The Gold standard was abandoned and was not restored in the European countries, including Britain, until the mid-1920s.

World War I brought an abrupt end to the expansion in world financial transactions and the supremacy of the City of London.

In the war between the Anglo-French Entente and the Central Powers headed by Germany, a war for the redivision of the world, what was at stake for the ruling classes was their very survival.

The Bolshevik leader V I Lenin analysed the underlying forces involved in this conflict in his classic work Imperialism, the Highest Stage of Capitalism (1916).

‘Business as usual’ ceased completely and the capitalist state directed finances and industries during World War I.

This is why King refers to the events at the outbreak of World War I in searching for parallels with today, when governments, with the Labour government in the lead, are handing over billions to the bankers and capitalist states are buying shares in the banks.

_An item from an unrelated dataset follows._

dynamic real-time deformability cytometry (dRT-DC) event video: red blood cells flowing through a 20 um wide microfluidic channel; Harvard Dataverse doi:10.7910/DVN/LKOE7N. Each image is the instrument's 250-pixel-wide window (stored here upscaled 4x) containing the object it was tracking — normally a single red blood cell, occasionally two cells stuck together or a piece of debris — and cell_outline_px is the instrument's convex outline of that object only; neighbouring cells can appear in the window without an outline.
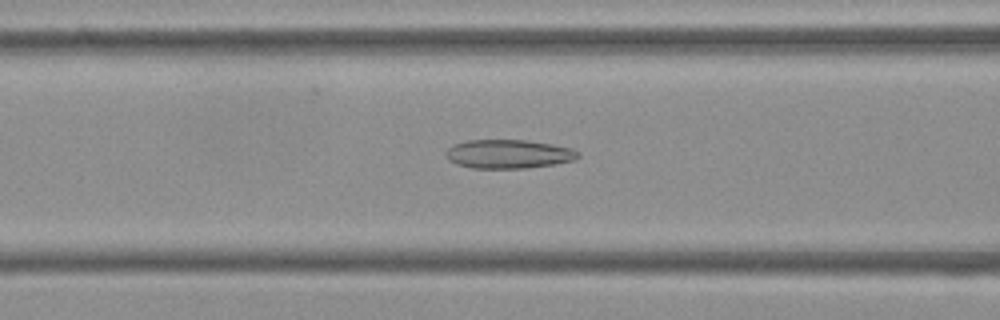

What is at stake today, as far as the ruling classes are concerned, is the very survival of capitalism, in the US, across Europe and in Japan.

These ruling classes caused millions of people to be killed during World War I, in brutal trench warfare, including 800,000 British troops, in order to impose their dominance over their rivals.

Whole sections of industry, under the direction of the state, were turned over to arms production – productive forces geared to destruction.

The cost of the war amounted to billions on armaments that were destroyed in the fighting. The British had to borrow $4.2bn and the French $2.7bn from the US, the French having to get another $2.5bn from the British.

As a result of the war, Germany lost all its overseas investments, France most of its and Britain lost $3bn, mostly its investments in the US.

In 1914, the Labour and trade union leaders backed their own ruling classes and acted as recruiting sergeants for the imperialist armies, directing workers to the slaughter.

Today they support the Labour government handing billions over to the bankers to ‘save the economy’ and stamp on every attempt by their members to fight pay cuts and job losses.

The most farsighted bourgeois ideologues are acutely aware that World War I resulted in the victorious October Revolution in Russia in 1917, the failed German Revolution in 1918-1919 and that British workers returned from the war demanding ‘a land fit for heroes’.

They know that the financial meltdown that is taking place today in the advanced capitalist countries and a deepening slump is provoking an escalation of the class struggle, which is revolutionary through and through.

King’s reference to World War I was not accidental, but a coded warning to the rest of the ruling class concerning the revolutionary threat facing them today.

However, in this period of capitalism’s death agony, the crisis is deeper than it was in 1914.

The Gold Standard has gone for ever, the US is a debtor state not a creditor state as Britain was in 1914, and there is not another state waiting in the wings to replace America as capitalism’s guardian.

At the same time, the international working class is stronger and more capable of completing the World Socialist Revolution than at any time in the 20th century.